What is being asked - Copy everything from "Confusion is the" down to "to adult learning." in the text on instructional tactics, switching "collaborators" to "colleagues" each time it appears.

Instructional tactics: Learning at the edge of confusion

Natural learning

Immediate-benefit instruction

Strategies for complex-topic instruction

One step at a time

Confusion is the price of understanding

Combining confusion and clarity

ENDNOTES

 

Influences from education theory

The areas of educational theory that have contributed most to the analysis from which I designed the MFM course are those based on the classic work of Lev Vygotsky, the related later work of Lave & Wenger and Terezinha Nunes and her collaborators, and the “constructionist” analysis of Seymour Papert.  The classroom-practice engineering of Ann Brown and her collaborators also had a substantial impact on my thinking, but is not as yet reflected in the MFM course materials, due to the challenges involved in adapting it to adult learning.

The aspect of Vygtosky’s work that has most influenced my thinking in this context was the idea that mature understanding evolves from a dialectical interaction between concepts derived from heredity or experience and those derived from instruction (Vygotsky, 1978).  This process can be seen separately in the development of mathematical and practical-craft competencies, each of which is built by using culturally-transmitted ideas to organize and refine direct experience and innate capabilities (and to in turn gain meaning from them), with the resulting syntheses constituting mature viewpoints in each sector.  But the particular relevance for the MFM course is that under modern conditions, fully-mature practical understanding results from a further synthesis of the mathematical and craft ways of thinking.  While ensuring such a full synthesis for practical-arts students is beyond the ambitions of the MFM course, it is intended to facilitate communication between them and the engineers in their field who have accomplished it.

The idea that a leading role is played in learning by interactions with more-capable and more-knowledgeable people was also important, both as an explanation of the origin of many ideas held by practical-arts students and as a guide to instructional tactics.  Lave & Wenger’s 1991 work on “legitimate peripheral participation”, especially its analysis of the mechanisms of the “communities of practice” within which craft traditions are developed and propagated, was particularly helpful in helping me relate my own experience as a technical practitioner (and a manager of such practitioners) to the issues of MFM course design.  Their analysis also raises some serious questions about the feasibility of scholastic activity for promoting learning that will be usable outside a scholastic context; these are taken as valid concerns that must be addressed, in large part by efforts to situate the MFM course as a component in a larger community of shared practices that connects mathematics, science, engineering, and practical-arts disciplines.

Information supplied -
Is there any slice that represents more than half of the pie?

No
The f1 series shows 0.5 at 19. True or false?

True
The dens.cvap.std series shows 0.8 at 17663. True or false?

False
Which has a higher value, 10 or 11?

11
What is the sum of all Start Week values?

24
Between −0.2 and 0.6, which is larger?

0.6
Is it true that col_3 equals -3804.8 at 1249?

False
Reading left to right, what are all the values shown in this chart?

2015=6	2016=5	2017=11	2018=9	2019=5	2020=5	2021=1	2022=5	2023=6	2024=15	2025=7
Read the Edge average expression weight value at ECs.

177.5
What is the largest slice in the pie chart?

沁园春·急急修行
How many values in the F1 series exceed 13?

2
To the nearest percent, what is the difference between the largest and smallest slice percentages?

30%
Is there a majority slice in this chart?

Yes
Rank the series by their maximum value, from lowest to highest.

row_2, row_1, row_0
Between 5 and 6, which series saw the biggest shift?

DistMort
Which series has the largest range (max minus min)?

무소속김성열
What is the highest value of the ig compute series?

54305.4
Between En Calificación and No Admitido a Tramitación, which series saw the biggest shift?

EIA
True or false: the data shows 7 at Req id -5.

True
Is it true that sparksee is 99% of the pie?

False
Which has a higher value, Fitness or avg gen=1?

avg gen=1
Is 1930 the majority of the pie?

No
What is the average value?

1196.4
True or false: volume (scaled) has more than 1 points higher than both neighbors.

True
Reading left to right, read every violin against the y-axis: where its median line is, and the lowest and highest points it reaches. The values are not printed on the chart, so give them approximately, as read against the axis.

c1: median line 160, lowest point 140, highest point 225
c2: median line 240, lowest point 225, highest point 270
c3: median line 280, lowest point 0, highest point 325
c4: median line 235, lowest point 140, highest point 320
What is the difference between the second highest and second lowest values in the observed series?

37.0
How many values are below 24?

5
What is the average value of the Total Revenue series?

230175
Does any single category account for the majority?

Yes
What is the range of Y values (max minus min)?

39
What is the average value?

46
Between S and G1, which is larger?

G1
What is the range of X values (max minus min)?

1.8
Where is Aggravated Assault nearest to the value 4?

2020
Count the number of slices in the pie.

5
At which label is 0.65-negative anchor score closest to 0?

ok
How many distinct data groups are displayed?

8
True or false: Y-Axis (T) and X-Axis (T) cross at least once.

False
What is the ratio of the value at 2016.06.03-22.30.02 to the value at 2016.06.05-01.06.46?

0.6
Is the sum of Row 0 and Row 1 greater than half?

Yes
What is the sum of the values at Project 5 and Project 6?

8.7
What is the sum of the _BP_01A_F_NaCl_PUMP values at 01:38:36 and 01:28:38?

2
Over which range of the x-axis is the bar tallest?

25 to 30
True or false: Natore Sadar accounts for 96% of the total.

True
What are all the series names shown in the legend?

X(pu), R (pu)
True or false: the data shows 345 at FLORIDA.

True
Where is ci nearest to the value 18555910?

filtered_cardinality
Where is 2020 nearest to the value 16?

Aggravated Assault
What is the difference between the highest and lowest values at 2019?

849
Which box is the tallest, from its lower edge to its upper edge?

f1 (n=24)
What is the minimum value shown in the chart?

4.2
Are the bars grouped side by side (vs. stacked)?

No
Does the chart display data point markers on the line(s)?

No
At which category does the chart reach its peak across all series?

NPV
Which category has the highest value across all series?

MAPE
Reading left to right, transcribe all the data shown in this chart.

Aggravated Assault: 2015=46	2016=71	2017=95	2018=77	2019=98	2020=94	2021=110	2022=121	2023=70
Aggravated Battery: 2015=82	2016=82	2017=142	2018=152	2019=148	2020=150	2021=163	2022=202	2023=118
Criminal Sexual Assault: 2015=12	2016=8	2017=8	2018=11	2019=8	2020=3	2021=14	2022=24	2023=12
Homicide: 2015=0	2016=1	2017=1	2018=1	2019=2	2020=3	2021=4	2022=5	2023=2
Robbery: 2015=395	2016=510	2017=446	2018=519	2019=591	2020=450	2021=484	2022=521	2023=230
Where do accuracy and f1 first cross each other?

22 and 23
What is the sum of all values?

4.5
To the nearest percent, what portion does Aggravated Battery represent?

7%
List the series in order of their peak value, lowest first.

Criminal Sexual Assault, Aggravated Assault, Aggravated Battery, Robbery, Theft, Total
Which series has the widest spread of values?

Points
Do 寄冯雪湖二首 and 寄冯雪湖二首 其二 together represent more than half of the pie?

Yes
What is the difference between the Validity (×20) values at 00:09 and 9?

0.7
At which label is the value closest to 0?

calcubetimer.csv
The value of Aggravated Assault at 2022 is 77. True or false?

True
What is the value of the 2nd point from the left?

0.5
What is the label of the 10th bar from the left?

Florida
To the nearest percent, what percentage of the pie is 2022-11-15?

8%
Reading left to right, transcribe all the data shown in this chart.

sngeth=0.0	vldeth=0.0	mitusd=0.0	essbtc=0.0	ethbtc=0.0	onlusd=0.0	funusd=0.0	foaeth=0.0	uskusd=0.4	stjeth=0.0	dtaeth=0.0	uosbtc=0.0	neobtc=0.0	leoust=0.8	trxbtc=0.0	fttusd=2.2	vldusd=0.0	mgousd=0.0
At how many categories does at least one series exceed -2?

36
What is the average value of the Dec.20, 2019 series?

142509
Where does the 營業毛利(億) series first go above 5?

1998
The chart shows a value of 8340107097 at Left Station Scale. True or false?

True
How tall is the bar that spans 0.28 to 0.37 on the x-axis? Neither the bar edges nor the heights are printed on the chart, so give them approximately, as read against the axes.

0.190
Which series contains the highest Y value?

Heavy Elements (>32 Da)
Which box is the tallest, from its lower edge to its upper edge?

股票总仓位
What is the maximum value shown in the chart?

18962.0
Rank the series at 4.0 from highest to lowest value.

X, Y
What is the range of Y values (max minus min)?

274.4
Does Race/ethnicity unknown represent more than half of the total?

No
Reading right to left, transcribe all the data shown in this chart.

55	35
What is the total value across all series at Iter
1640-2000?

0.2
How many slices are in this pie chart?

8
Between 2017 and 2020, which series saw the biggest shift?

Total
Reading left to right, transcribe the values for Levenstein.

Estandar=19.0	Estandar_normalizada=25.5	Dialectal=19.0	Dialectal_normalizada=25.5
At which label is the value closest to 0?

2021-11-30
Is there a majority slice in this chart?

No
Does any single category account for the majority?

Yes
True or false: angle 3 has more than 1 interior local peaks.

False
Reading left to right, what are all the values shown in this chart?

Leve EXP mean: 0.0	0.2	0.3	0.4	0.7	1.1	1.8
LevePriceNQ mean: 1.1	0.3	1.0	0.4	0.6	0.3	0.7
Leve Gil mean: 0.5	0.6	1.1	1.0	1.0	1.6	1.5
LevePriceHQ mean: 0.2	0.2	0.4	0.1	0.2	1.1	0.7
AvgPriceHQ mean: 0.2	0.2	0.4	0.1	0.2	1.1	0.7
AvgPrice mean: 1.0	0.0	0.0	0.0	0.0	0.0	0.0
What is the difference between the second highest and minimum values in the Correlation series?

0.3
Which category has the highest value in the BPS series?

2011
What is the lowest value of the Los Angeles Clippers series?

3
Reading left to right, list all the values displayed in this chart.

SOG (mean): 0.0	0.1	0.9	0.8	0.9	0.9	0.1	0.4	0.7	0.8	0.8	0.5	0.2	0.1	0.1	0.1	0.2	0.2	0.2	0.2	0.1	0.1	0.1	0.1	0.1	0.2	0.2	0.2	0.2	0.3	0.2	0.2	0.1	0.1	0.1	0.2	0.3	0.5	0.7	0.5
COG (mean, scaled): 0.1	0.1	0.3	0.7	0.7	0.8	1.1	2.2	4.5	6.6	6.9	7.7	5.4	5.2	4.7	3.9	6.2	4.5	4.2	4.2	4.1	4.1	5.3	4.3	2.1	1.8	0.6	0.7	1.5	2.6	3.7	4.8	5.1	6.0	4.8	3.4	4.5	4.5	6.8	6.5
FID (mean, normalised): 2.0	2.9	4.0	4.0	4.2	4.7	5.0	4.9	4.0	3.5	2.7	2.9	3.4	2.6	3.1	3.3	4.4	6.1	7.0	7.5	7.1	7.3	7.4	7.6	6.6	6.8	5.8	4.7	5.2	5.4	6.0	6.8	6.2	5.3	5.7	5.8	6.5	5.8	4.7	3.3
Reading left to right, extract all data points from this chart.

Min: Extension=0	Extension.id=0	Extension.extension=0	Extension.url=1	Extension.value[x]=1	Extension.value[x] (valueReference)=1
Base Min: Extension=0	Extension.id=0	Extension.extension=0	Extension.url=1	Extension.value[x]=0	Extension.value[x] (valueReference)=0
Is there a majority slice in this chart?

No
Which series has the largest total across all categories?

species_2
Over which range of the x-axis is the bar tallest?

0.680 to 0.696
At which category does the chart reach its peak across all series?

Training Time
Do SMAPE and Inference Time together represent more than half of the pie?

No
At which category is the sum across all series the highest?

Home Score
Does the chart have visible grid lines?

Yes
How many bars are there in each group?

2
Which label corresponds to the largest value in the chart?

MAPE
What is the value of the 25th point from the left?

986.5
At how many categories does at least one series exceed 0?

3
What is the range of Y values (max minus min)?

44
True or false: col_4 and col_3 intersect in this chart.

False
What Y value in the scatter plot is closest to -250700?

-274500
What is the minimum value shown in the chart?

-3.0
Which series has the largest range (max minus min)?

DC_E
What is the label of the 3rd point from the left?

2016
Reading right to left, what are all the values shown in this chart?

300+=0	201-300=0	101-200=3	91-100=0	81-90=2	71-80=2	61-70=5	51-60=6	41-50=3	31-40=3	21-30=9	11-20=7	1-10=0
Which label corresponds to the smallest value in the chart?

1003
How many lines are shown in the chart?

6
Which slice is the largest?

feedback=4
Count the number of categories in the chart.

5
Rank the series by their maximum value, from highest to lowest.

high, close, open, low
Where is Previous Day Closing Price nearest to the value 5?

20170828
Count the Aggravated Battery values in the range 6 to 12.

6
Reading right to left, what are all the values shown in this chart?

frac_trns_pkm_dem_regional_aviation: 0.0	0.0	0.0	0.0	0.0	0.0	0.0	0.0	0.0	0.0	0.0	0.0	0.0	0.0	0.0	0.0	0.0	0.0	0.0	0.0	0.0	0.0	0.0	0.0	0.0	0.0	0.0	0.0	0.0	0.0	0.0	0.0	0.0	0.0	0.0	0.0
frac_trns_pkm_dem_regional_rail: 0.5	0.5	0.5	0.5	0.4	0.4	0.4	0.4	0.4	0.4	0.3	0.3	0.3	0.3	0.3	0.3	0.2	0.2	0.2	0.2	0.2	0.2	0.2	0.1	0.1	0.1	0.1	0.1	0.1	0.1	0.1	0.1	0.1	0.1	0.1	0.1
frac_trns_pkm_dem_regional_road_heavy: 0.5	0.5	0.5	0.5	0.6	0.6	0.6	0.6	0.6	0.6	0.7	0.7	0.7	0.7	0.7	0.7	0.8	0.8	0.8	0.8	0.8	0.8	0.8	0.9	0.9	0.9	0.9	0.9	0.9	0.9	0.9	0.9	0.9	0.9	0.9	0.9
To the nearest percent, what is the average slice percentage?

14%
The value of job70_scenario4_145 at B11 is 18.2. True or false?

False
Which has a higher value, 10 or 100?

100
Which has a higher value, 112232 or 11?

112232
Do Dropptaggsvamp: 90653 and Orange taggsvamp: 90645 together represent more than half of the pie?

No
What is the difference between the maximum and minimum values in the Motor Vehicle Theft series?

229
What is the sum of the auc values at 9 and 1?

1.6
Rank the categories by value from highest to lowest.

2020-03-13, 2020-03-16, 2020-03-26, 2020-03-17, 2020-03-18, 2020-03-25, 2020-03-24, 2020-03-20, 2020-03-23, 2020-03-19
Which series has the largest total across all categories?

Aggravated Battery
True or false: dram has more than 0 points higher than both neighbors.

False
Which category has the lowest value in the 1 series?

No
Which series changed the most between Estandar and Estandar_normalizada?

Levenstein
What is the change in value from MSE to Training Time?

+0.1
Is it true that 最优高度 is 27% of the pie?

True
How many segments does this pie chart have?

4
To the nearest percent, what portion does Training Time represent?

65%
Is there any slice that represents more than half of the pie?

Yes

Response to the task -
Confusion is the price of understanding

Combining confusion and clarity

ENDNOTES

 

Influences from education theory

The areas of educational theory that have contributed most to the analysis from which I designed the MFM course are those based on the classic work of Lev Vygotsky, the related later work of Lave & Wenger and Terezinha Nunes and her colleagues, and the “constructionist” analysis of Seymour Papert.  The classroom-practice engineering of Ann Brown and her colleagues also had a substantial impact on my thinking, but is not as yet reflected in the MFM course materials, due to the challenges involved in adapting it to adult learning.